Steps are as follows :

First of all, consider low and high values for the starting and ending positions of the given array/list.
Let mid be the minimum distance. Check in the sorted array how many positions are available so that the minimum distance between them is this mid.
Now how to do that? Start with the least value in the array and keep ignoring all the elements until you get a difference between the lower element and the current element >= mid or you run out of elements.
Use this idea to find the count of such possible positions. Now if this count is >= c then we already have a possible solution so store it and we now eliminate it from our search space by making low as mid+1, otherwise, we don't store the result as it is not our solution and eliminate it from our search space by making high as mid-1.
Now our only objective is to find the maximum from all the results we have stored until our search space has exhausted.

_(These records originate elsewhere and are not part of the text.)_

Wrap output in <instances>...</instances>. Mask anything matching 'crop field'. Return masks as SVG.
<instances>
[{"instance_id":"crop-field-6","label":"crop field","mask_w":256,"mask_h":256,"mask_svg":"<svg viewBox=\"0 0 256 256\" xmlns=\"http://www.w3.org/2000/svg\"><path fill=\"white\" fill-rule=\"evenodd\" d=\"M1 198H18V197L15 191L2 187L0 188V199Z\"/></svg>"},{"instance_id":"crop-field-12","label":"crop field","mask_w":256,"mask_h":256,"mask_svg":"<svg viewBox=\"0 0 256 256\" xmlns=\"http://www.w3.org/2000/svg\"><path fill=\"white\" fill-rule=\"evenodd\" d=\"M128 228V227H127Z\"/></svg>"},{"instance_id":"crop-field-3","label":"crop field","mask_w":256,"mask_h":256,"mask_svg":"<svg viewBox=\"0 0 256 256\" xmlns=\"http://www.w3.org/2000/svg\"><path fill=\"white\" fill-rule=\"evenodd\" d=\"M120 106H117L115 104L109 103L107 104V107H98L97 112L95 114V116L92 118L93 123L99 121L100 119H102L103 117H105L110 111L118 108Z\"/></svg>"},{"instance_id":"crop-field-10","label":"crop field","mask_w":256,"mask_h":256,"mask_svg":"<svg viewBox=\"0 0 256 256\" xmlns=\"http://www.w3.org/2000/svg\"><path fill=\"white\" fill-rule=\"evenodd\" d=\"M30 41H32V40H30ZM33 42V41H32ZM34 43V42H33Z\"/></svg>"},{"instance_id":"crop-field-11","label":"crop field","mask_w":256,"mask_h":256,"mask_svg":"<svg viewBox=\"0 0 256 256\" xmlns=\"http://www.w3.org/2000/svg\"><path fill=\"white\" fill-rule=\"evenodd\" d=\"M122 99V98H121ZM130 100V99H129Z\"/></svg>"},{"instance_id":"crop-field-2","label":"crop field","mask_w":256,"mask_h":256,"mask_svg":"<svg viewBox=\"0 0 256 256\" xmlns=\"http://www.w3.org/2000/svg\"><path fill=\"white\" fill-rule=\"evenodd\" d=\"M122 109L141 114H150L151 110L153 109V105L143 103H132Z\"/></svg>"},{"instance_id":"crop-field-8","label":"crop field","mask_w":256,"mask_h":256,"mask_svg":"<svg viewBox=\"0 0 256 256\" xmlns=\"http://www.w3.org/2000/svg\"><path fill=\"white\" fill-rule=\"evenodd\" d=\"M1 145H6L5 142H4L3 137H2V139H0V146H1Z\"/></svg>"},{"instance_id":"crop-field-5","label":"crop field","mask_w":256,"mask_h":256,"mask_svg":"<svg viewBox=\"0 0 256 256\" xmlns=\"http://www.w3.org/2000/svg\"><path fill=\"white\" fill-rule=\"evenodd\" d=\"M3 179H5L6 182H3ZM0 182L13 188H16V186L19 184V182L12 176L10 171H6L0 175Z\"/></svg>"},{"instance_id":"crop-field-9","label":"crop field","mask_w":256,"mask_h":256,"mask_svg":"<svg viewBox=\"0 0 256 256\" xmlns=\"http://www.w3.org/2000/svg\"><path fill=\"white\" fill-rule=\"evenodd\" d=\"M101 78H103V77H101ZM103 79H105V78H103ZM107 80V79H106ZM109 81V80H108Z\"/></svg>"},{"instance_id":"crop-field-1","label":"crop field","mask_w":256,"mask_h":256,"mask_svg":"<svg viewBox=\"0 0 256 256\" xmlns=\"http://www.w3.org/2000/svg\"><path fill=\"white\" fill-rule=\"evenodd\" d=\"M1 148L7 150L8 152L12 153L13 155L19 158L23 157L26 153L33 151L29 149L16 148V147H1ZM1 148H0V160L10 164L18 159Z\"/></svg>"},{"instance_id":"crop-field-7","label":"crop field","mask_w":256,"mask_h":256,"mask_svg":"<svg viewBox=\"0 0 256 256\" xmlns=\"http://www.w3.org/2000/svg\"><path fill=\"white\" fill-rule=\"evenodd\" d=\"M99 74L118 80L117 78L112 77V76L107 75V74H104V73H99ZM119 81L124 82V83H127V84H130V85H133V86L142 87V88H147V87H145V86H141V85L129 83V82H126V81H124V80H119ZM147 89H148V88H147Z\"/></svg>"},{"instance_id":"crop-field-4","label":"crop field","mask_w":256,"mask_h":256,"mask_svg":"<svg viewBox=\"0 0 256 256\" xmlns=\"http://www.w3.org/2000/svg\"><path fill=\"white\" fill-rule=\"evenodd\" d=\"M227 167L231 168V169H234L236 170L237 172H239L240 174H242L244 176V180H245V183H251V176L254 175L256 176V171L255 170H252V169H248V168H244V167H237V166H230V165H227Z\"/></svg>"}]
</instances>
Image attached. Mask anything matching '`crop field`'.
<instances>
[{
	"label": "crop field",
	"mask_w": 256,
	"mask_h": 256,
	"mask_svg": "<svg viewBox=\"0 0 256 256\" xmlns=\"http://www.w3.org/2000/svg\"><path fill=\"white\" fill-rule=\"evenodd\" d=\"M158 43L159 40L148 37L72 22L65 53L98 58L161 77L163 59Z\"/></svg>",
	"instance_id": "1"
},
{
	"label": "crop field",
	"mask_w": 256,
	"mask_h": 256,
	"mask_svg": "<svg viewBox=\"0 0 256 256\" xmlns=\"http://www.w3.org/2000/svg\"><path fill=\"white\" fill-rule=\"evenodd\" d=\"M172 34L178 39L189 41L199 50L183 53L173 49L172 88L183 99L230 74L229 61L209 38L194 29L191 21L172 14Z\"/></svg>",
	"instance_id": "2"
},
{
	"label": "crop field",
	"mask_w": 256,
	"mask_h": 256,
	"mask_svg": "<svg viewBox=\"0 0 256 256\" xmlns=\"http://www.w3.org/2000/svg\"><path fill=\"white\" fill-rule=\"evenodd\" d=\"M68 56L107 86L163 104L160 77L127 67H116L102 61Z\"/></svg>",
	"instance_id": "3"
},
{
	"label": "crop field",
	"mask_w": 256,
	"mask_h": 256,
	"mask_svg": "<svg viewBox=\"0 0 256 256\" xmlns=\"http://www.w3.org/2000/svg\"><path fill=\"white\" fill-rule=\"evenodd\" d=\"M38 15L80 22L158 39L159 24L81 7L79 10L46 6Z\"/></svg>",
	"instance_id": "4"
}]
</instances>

Space Complexity: O(logn)Explanation:

O(log(N)), where ‘N’ is the number of elements in the given array/list.

The array when sorted will take log(N) space, so the overall space complexity will be O(log(N)).

Time Complexity: O(nlogn)Explanation:

O(N * log(N)), where ‘N’ is the number of elements in the given array/list.

We are applying a check() function along with the binary search. So the total time complexity will be O(N * log(N)).